UPDATE t1 SET num = num-1 WHERE id=1;
Business B also has a query in the transaction with the following SQL statement:
SELECT * from t1 where id=1 FOR UPDATE;
Execute businesses A and B simultaneously or sequentially.
[Encountered Issue: Problem Phenomenon and Impact]
When business A has not completed, business B will block and wait. After business A completes and the transaction commits, business B will continue to run, but the data retrieved by SELECT * from t1 where id=1 FOR UPDATE
in business B is the data before business A’s modification.
Repeated testing shows that after one transaction commits and releases the lock, the other transaction still retrieves the old data. This causes many data issues.
Could you please explain the reason for this and suggest any solutions?
[Resource Configuration]
[Attachments: Screenshots/Logs/Monitoring]
This issue is related to MVCC.
Transactions A and B start, and the data version obtained by both transactions is the data version when the first SQL statement is executed.
If transaction B wants to query or modify data based on transaction A, then transaction B should start after transaction A commits.
It was originally designed this way.
It’s easy to solve. You haven’t changed the transaction level, right? TiDB’s default transaction level is RR. Change it to RC level. In the default RR level, after transaction A starts, if transaction B starts later, the changes made by transaction A will not be visible to transaction B.
This does not conform to the situation of phantom reads. If another transaction is started after committing, then the lock would be useless.
How should this situation be resolved, expert?
Currently using the default settings. Would there be any other impacts if the rc level is used?
It doesn’t have much impact, and the performance of RC is slightly better. RR isolation is not very useful as it cannot access data committed by other transactions. MySQL uses RR due to historical reasons related to binlog, while Oracle uses the RC level.
However, MySQL’s repeatable read doesn’t have this issue either.
Just set global transaction_isolation='READ-COMMITTED';
and it will work.
I have studied it, and the two RR levels are different. In TiDB, once transaction A starts, transaction B will not be able to see the changes made by transaction A if it starts afterward. In MySQL, if transaction A makes changes, transaction B can still see the changes made by transaction A even if it starts before transaction A.
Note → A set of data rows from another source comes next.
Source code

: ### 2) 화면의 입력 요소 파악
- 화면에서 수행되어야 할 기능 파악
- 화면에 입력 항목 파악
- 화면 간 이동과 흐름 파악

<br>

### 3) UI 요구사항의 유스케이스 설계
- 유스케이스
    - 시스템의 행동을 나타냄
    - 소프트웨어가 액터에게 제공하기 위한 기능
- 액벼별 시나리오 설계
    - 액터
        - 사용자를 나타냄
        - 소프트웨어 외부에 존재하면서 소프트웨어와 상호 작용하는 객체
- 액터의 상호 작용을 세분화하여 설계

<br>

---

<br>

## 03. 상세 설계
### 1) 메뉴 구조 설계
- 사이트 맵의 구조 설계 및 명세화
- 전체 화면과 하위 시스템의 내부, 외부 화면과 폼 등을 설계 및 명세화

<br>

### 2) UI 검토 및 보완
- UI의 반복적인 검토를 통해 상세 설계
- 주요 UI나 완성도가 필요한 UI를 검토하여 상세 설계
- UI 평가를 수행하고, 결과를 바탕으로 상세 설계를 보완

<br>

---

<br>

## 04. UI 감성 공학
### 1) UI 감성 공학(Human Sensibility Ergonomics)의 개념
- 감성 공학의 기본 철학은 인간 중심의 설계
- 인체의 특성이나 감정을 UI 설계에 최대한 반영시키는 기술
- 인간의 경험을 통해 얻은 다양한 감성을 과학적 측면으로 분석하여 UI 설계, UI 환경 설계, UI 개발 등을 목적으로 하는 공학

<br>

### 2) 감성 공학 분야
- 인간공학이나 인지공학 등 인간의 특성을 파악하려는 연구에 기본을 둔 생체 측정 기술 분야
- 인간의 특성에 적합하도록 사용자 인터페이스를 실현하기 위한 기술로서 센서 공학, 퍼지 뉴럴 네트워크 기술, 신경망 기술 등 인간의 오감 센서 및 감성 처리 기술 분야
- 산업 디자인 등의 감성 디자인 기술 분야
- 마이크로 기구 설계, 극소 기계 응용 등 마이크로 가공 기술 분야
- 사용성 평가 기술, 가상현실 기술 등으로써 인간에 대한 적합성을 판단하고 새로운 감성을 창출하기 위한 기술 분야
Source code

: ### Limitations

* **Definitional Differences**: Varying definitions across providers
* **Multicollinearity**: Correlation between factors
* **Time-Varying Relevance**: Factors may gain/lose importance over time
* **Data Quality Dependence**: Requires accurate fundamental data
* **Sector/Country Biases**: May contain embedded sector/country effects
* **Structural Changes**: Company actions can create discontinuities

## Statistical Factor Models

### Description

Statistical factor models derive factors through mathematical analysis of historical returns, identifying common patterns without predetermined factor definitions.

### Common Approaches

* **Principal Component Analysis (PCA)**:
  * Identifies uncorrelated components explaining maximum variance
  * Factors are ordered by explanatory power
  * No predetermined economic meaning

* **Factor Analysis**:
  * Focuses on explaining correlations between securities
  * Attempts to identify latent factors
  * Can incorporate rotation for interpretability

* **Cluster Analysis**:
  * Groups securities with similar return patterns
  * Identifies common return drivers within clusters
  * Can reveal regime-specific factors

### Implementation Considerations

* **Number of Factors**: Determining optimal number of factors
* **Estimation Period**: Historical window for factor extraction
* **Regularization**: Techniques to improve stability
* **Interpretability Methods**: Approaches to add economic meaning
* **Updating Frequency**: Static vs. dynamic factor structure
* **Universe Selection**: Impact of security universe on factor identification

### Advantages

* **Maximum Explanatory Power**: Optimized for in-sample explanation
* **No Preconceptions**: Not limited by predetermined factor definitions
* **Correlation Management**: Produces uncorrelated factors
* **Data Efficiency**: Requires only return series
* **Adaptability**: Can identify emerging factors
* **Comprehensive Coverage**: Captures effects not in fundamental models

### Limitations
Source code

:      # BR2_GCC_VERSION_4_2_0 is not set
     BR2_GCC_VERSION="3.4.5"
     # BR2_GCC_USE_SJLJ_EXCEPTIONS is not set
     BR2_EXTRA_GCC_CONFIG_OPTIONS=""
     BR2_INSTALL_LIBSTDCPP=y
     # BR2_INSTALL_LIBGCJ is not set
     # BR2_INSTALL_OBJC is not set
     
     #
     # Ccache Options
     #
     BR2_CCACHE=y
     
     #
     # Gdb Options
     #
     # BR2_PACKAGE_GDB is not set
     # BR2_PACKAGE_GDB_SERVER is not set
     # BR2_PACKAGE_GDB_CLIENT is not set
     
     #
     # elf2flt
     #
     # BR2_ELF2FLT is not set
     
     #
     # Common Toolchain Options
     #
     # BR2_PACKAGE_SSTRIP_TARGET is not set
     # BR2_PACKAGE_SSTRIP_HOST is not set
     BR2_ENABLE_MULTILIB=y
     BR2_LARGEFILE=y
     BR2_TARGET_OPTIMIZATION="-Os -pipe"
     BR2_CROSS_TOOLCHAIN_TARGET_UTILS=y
I misunderstood, “for update” retrieves the latest current data.
Transaction B should get the data submitted by Transaction A.
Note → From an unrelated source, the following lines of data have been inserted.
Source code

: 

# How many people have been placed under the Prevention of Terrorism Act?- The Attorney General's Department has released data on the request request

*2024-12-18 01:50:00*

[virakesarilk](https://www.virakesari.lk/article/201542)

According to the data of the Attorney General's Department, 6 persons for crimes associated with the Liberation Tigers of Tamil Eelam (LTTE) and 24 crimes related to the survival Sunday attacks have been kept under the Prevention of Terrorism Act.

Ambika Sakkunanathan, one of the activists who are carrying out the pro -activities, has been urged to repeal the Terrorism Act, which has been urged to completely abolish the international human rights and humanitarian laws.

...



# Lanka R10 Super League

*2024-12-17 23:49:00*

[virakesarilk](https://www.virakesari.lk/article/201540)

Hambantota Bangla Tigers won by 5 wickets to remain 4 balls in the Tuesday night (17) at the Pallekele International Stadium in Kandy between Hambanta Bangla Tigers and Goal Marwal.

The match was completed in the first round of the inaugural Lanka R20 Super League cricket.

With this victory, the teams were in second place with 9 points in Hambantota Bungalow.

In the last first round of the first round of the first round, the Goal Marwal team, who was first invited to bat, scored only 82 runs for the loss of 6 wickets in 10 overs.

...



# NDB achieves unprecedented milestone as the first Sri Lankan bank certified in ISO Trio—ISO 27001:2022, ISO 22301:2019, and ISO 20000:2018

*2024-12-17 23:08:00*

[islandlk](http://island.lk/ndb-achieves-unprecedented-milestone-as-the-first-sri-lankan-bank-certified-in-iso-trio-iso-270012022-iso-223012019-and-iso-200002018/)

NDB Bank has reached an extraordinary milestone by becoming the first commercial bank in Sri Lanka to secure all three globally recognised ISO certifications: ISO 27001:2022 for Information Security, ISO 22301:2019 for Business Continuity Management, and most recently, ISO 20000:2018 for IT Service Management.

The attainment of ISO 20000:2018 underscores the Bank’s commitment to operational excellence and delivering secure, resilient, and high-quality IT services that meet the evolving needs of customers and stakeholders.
This situation is not a phantom read.
I tested it on my side and got the latest data. I’m not sure what version and isolation level of TiDB you are using.
TiDB version: v4.0.8
Isolation level: REPEATABLE-READ
The official documentation provides a detailed description of the monitoring indicators: TiDB 监控框架概述 | PingCAP 文档中心.
REPEATABLE-READ
TiDB version: v5.4.2
Hold on, I’ll test it with your script and post a screenshot.
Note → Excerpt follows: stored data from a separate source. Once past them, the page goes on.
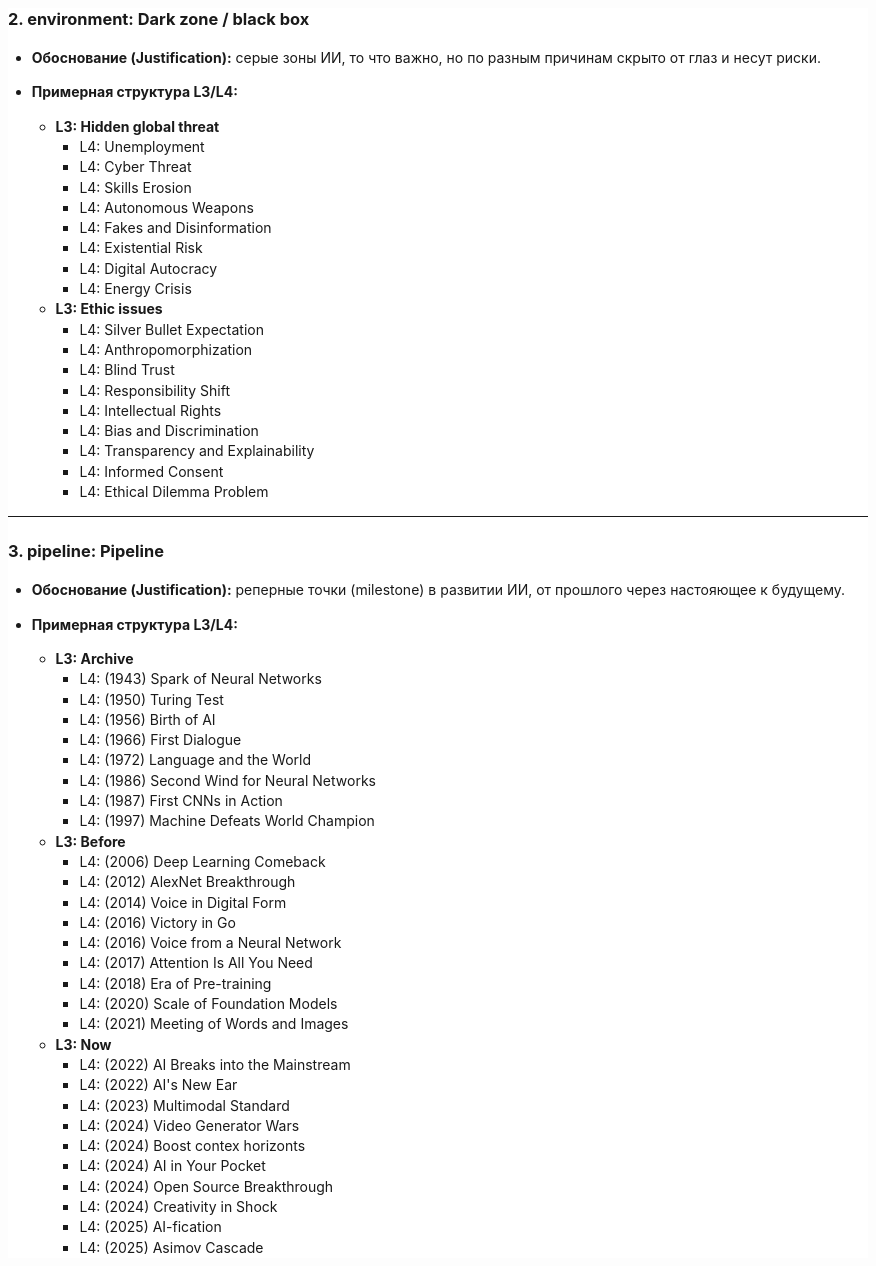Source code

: 
### 2. environment: Dark zone / black box

*   **Обоснование (Justification):** серые зоны ИИ, то что важно, но по разным причинам скрыто от глаз и несут риски.

*   **Примерная структура L3/L4:**
    *   **L3: Hidden global threat**
        *   L4: Unemployment
        *   L4: Cyber Threat
        *   L4: Skills Erosion
        *   L4: Autonomous Weapons
        *   L4: Fakes and Disinformation
        *   L4: Existential Risk
        *   L4: Digital Autocracy
        *   L4: Energy Crisis
    *   **L3: Ethic issues**
        *   L4: Silver Bullet Expectation
        *   L4: Anthropomorphization
        *   L4: Blind Trust
        *   L4: Responsibility Shift
        *   L4: Intellectual Rights
        *   L4: Bias and Discrimination
        *   L4: Transparency and Explainability
        *   L4: Informed Consent
        *   L4: Ethical Dilemma Problem

---

### 3. pipeline: Pipeline

*   **Обоснование (Justification):** реперные точки (milestone) в развитии ИИ, от прошлого через настояющее к будущему.

*   **Примерная структура L3/L4:**
    *   **L3: Archive**
        *   L4: (1943) Spark of Neural Networks
        *   L4: (1950) Turing Test
        *   L4: (1956) Birth of AI
        *   L4: (1966) First Dialogue
        *   L4: (1972) Language and the World
        *   L4: (1986) Second Wind for Neural Networks
        *   L4: (1987) First CNNs in Action
        *   L4: (1997) Machine Defeats World Champion
    *   **L3: Before**
        *   L4: (2006) Deep Learning Comeback
        *   L4: (2012) AlexNet Breakthrough
        *   L4: (2014) Voice in Digital Form
        *   L4: (2016) Victory in Go
        *   L4: (2016) Voice from a Neural Network
        *   L4: (2017) Attention Is All You Need
        *   L4: (2018) Era of Pre-training
        *   L4: (2020) Scale of Foundation Models
        *   L4: (2021) Meeting of Words and Images
    *   **L3: Now**
        *   L4: (2022) AI Breaks into the Mainstream
        *   L4: (2022) AI's New Ear
        *   L4: (2023) Multimodal Standard
        *   L4: (2024) Video Generator Wars
        *   L4: (2024) Boost contex horizonts
        *   L4: (2024) AI in Your Pocket
        *   L4: (2024) Open Source Breakthrough
        *   L4: (2024) Creativity in Shock
        *   L4: (2025) AI-fication
        *   L4: (2025) Asimov Cascade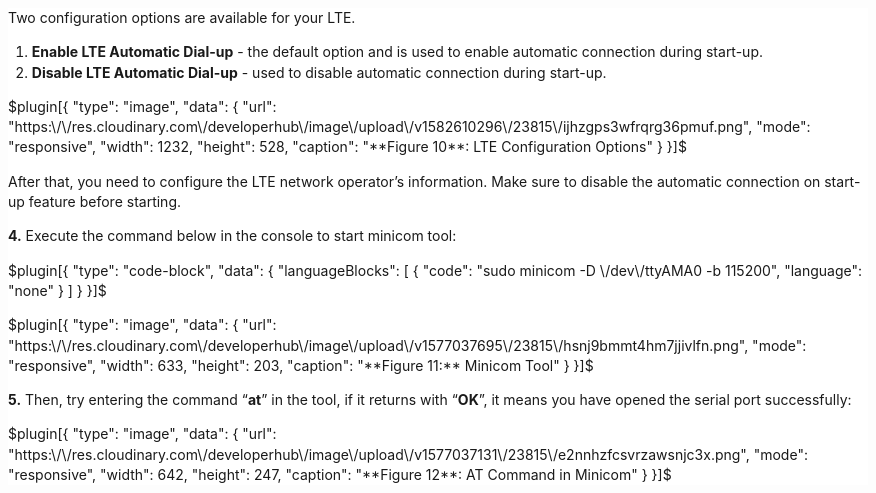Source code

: Two configuration options are available for your LTE.

1. **Enable LTE Automatic Dial-up** - the default option and is used to enable automatic connection during start-up.
2. **Disable LTE Automatic Dial-up** - used to disable automatic connection during start-up.

$plugin[{
    "type": "image",
    "data": {
        "url": "https:\/\/res.cloudinary.com\/developerhub\/image\/upload\/v1582610296\/23815\/ijhzgps3wfrqrg36pmuf.png",
        "mode": "responsive",
        "width": 1232,
        "height": 528,
        "caption": "**Figure 10**: LTE Configuration Options"
    }
}]$

After that, you need to configure the LTE network operator’s information. Make sure to disable the automatic connection on start-up feature before starting.

**4.** Execute the command below in the console to start minicom tool:

$plugin[{
    "type": "code-block",
    "data": {
        "languageBlocks": [
            {
                "code": "sudo minicom -D \/dev\/ttyAMA0 -b 115200",
                "language": "none"
            }
        ]
    }
}]$

$plugin[{
    "type": "image",
    "data": {
        "url": "https:\/\/res.cloudinary.com\/developerhub\/image\/upload\/v1577037695\/23815\/hsnj9bmmt4hm7jjivlfn.png",
        "mode": "responsive",
        "width": 633,
        "height": 203,
        "caption": "**Figure 11:** Minicom Tool"
    }
}]$

**5.** Then, try entering the command “**at**” in the tool, if it returns with “**OK**”, it means you have opened the serial port successfully:

$plugin[{
    "type": "image",
    "data": {
        "url": "https:\/\/res.cloudinary.com\/developerhub\/image\/upload\/v1577037131\/23815\/e2nnhzfcsvrzawsnjc3x.png",
        "mode": "responsive",
        "width": 642,
        "height": 247,
        "caption": "**Figure 12**: AT Command in Minicom"
    }
}]$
It depends on the business requirements. Choose one among RR, optimistic locking, and pessimistic locking.
Have the test results come out? I tested version 7.1, and with “for update” I got the latest value, but without “for update” it was the old value.
How should one generally choose when there are requirements for sales, inventory, and financial transactions?
TiDB version: v5.4.2
Isolation level: REPEATABLE-READ
Transaction B will be blocked until transaction A commits and retrieves the committed data.
May I ask, if transaction A has tables t1 and t2, and transaction B also has tables t1 and t2. In the previous scenario, if transaction A adds a “for update” lock on table t1 and updates tables t1 and t2, will transaction B see the data in table t2 before or after the changes?
That is expected. “For update” is a current read, so it will get the latest data. Your previous question was that after transaction 1 updates, transaction 2’s “for update” query gets the old data. This issue does not exist.